A Town Like Alice, by Nevil Shute

I first heard of Nevil Shute when I was in elementary school
and tried (and failed) to read On The Beach under the mistaken
impression that it was a science fiction novel. Whatever else it was, it
was completely over my head.

I first heard of A Town Like Alice when they made a
mini-series out of it on national TV, many, many years ago (the
mid-1970’s, maybe)? I didn’t watch it, though my parents did, and I saw
snippets. I knew it took place in Australia, and somehow I got the idea
that it was about a convict, a woman who had been transported to
Australia and was having to work as a housemaid. Possibly I’m conflating
two different TV spectaculars, but that’s how it stuck in my memory.

I didn’t put the two names together, or contemplate reading
A Town Like Alice, until
Ian Hamet wrote me a note and suggested
that as I was going to Australia I should give Nevil Shute a try. I’m a
history buff, I thought to myself, and A Town Like Alice is a
historical novel; and I’m going to Australia, and
A Town Like Alice is about Australia; and most likely I’ll
find a copy of it there.

And in fact, though I looked for it in several of the bookstores I
visited, I didn’t see anything by Shute at all while I was in Australia.
Go figure. But I found a copy shortly after I got back to the States,
and opened it, and finally stayed up late to finish it, which was a
really bad idea given my jet lag, but was satisfying none the less. And
this, even though everything I knew about the book was wrong.

It’s the story of an English woman named Jean Paget, and the action
begins during the second world war.

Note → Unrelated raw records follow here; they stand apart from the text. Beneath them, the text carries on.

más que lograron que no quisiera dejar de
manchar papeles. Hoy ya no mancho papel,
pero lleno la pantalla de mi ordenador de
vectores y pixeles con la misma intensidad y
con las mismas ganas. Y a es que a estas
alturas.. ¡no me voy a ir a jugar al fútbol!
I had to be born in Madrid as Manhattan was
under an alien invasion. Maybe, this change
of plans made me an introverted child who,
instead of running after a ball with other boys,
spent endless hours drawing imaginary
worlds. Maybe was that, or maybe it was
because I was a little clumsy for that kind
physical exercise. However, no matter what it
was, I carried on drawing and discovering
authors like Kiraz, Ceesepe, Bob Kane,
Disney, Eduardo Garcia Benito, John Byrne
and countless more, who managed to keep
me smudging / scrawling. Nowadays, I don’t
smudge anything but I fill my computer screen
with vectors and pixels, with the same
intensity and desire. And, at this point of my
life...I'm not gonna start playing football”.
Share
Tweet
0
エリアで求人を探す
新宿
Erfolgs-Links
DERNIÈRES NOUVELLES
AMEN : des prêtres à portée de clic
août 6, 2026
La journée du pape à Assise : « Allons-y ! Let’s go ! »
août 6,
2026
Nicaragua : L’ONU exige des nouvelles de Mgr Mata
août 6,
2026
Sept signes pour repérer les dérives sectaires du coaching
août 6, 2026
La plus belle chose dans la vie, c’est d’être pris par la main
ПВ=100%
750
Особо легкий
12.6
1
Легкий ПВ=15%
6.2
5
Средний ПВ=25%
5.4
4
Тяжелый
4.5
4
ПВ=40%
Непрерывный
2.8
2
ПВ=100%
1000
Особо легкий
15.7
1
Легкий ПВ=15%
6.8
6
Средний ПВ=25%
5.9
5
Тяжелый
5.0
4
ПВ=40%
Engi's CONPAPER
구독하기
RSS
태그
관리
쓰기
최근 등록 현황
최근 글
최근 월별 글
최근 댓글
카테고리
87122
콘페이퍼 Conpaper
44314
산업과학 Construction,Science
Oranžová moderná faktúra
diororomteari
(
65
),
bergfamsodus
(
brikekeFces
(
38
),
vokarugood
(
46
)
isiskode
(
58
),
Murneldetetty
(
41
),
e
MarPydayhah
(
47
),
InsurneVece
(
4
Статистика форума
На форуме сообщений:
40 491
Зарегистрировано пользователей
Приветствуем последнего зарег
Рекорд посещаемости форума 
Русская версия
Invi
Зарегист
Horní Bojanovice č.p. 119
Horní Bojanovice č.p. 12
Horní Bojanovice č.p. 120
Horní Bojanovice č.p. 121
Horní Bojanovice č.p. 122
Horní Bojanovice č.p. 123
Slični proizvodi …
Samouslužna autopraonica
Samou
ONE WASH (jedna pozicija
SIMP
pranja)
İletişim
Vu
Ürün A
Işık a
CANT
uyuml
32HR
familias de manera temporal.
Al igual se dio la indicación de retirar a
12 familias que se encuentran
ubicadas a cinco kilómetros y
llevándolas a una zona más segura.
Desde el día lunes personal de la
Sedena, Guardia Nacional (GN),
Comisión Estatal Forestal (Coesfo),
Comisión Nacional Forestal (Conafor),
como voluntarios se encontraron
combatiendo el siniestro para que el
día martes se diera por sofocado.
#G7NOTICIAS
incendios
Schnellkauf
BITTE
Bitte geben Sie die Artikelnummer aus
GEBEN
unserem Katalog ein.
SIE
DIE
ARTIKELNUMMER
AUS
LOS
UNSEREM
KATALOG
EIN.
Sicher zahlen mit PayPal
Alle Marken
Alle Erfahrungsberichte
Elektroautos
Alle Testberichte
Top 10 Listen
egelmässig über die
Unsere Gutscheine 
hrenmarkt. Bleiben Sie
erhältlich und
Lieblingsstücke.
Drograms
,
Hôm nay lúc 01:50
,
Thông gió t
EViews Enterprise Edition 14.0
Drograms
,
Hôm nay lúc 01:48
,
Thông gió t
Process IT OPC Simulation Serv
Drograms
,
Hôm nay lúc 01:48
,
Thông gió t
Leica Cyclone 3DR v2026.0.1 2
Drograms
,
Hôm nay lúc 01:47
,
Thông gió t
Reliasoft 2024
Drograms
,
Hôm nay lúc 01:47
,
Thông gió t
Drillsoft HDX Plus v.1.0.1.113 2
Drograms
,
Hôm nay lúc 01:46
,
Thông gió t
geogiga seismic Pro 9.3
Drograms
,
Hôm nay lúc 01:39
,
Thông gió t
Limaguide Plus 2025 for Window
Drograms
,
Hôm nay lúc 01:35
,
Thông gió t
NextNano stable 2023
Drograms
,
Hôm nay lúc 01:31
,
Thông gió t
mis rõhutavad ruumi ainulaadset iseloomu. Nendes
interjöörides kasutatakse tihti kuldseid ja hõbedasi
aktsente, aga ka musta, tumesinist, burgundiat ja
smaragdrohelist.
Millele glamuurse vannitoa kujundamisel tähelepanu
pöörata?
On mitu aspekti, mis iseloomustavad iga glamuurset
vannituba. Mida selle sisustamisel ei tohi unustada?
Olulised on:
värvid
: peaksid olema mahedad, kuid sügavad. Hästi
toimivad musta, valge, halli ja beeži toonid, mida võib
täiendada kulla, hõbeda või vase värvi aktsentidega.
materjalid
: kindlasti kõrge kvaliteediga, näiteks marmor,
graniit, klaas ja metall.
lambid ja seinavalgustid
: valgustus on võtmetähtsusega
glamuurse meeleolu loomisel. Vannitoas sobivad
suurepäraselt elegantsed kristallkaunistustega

Jean’s family has business
interests in Malaya, and after going to school in England she’s working
as a secretary in the company office there when the Japanese invade.
She’s captured and marched off to a POW camp with a
large group of other women and children–except that there is no camp to
receive them. Eventually, after many hardships and forced marches over a
good bit of Malaya, the surviving women, led by Jean, manage to settle
down in a village and wait out the war. During their marches, they
encounter an Australian POW named Joe Harman who’s being made to drive a
truck for the Japanese, and who helps the women out at the risk of his
own life.

Years later, when the war is over, Jean receives a legacy from a distant
relative, and becomes reasonably wealthy. She visits Malaya to say thank
you to the villagers who took her in–and while there discovers that Joe
Harman, a man she’d thought had been killed by the Japanese, is in fact
still alive, and everything changes for her.

It says something about the book that the plot I’ve summarized so far is
only part of the story; the best is yet to come, and I won’t spoil it for
you.

I’ve been trying to think what else to say about this book, other than
“Go find a copy and read it.” It’s a little slow getting started (though
not in a bad way), as the
story is narrated by the solicitor who is the executor of Jean Paget’s
legacy and it takes him a while to locate her and longer still for her to
begin to tell him her story. But once we’ve passed that, things take
off. I’m still pondering why Shute felt that the solicitor was necessary
to the story; he mostly serves to distance us from Jean Paget and Joe
Harman. Perhaps Shute simply felt that the horrors of war were still too
close to most people (the book was published in 1950), and that some
distance was needed. I dunno.

But the book works, and where it especially works is not the broad sweep
of the story but the little details along the way, especially the details
of frontier life in mid-20th-century Australia. (Rather like the Wild
West–and yet, very different.) I was especially
taken with the explanation of why Joe Harman didn’t die at the hands of
the Japanese–and it’s a great frustation to me, because if I tell you,
I’ll spoil it.

So.

Go find a copy and read it, or you’ll never know what poddy dodging is
all about.

3 thoughts on “A Town Like Alice, by Nevil Shute

  1. My favourite book in the entire world!
    did you get to visit the town in australia where jean stayed for a while?